Sí, pero un poeta había dicho bajo los mismos cielos de Glenda que la
eternidad está enamorada de las obras del tiempo, y le tocó a Diana saberlo y
darnos a noticia un año más tarde. Usual y humano: Glenda anunciaba su retorno
a la pantalla, las razones de siempre, la frustración del profesional con las
manos vacías, un personaje a la medida, un rodaje inminente. Nadie olvidaría
esa noche en el café, justamente después de haber visto El uso de la elegancia
que volvía a las salas del centro.
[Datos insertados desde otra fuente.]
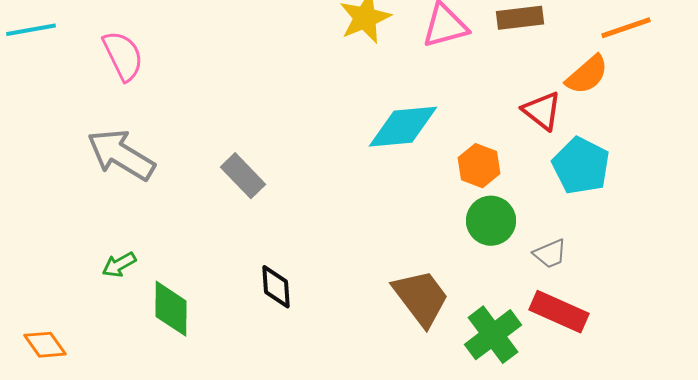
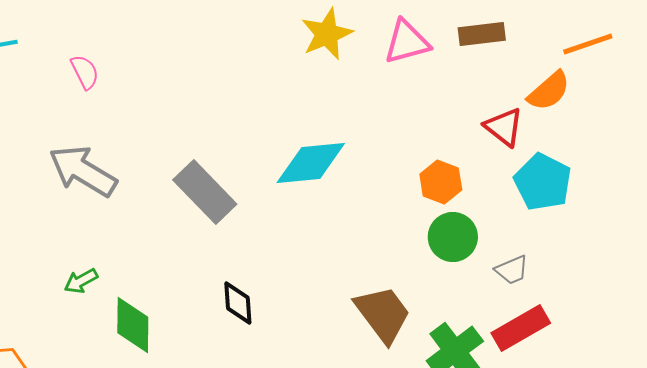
pink semicircle: (123, 56) -> (85, 72), size x0.7
cyan diamond: (403, 127) -> (311, 163), moved
gray rectangle: (243, 176) -> (205, 192), size x1.4
red rectangle: (559, 312) -> (521, 328), turned -54

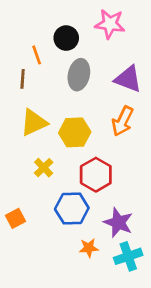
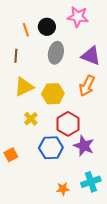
orange line: (37, 55) -> (26, 30), moved
purple star: (118, 223) -> (84, 146), moved
orange star: (89, 248) -> (63, 189), moved

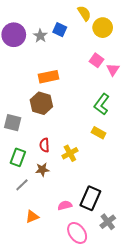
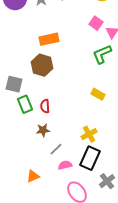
green L-shape: (102, 104) -> (102, 54), moved, turned 30
yellow cross: (70, 153) -> (89, 134), moved
green rectangle: (18, 157) -> (25, 104), moved, turned -42
gray line: (22, 185) -> (56, 149), moved

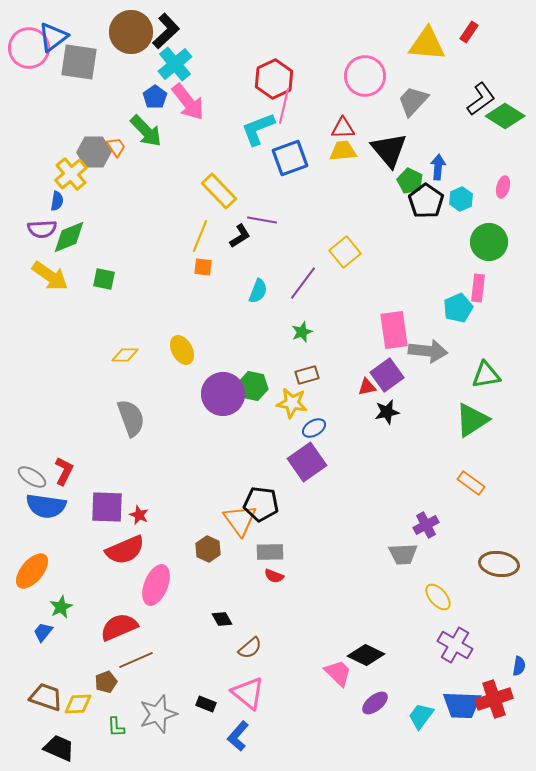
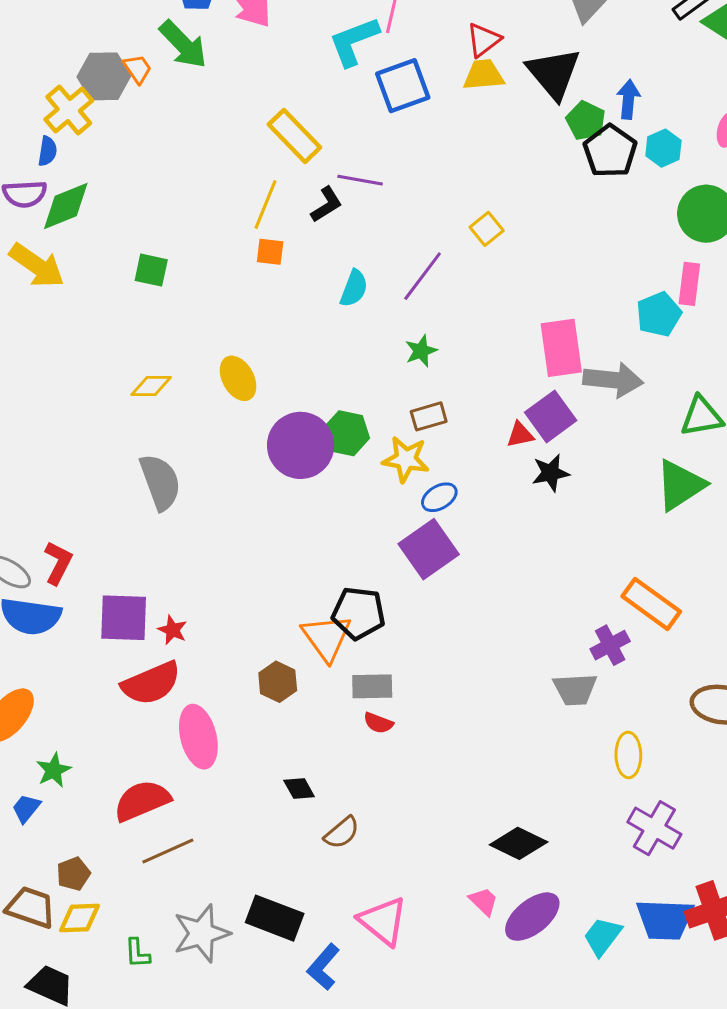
red triangle: (343, 128) -> (484, 40), turned -35
yellow square: (345, 252) -> (487, 229), size x0.7
green square: (104, 279) -> (151, 270), moved
orange rectangle: (471, 483) -> (651, 604), moved, size x1.4
pink ellipse: (156, 585) -> (198, 737), turned -36
yellow ellipse: (438, 597) -> (628, 755), turned 40
pink trapezoid: (338, 673) -> (484, 901), moved, size x0.7
brown pentagon: (106, 682) -> (73, 874), moved
pink triangle: (248, 693) -> (383, 921), moved
purple ellipse: (375, 703) -> (532, 917), size x1.4
black rectangle: (206, 704) -> (275, 918), size x1.8

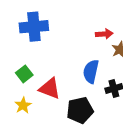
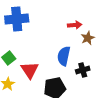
red triangle: (50, 88) -> (30, 70), turned 36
Casi no fue necesario que Irazusta dijera lo
que todos vivíamos como una amarga saliva de injusticia y rebeldía. Queríamos
tanto a Glenda que nuestro desánimo no la alcanzaba; qué culpa tenía ella de
ser actriz y de ser Glenda; el horror estaba en la máquina rota, en la realidad
de cifras y prestigios y Oscars entrando como una fisura solapada en la esfera
de nuestro cielo tan duramente ganado. Cuando Diana apoyó la mano en el brazo
de Irazusta y dijo: "Sí, es lo único que queda por hacer", hablaba
por todos sin necesidad de consultamos. Nunca el núcleo tuvo una fuerza tan
terrible, nunca necesitó menos palabras para ponerla en marcha. Nos separamos
deshechos, viviendo ya lo que habría de ocurrir en una fecha que sólo uno de
nosotros conocería por adelantado. Estábamos seguros de no volver a
encontrarnos en el café, de que cada uno escondería desde ahora la solitaria
perfección de nuestro reino. Sabíamos que Irazusta iba a hacer lo necesario,
nada más simple para alguien como él. Ni siquiera nos despedimos como de
costumbre, con la liviana seguridad de volver a encontrarnos después del cine,
alguna noche de Los frágiles retornos o de El látigo. Fue más bien un darse la
espalda, pretextar que era tarde, que había que irse; salimos separados, cada
uno llevándose su deseo de olvidar hasta que todo estuviera consumado, y
sabiendo que no sería así, que aún nos faltaría abrir alguna mañana el diario y
leer la noticia, las estúpidas frases de la consternación profesional. Nunca
hablaríamos de eso con nadie, nos evitaríamos cortésmente en las salas y en la
calle; sería la única manera de que el núcleo conservara su fidelidad, que
guardara en el silencio la obra cumplida. Queríamos tanto a Glenda que le
ofreceríamos una última perfección inviolable. En la altura intangible donde la
habíamos exaltado, la preservaríamos de la caída, sus fieles podrían seguir
adorándola sin mengua; no se baja vivo de una cruz.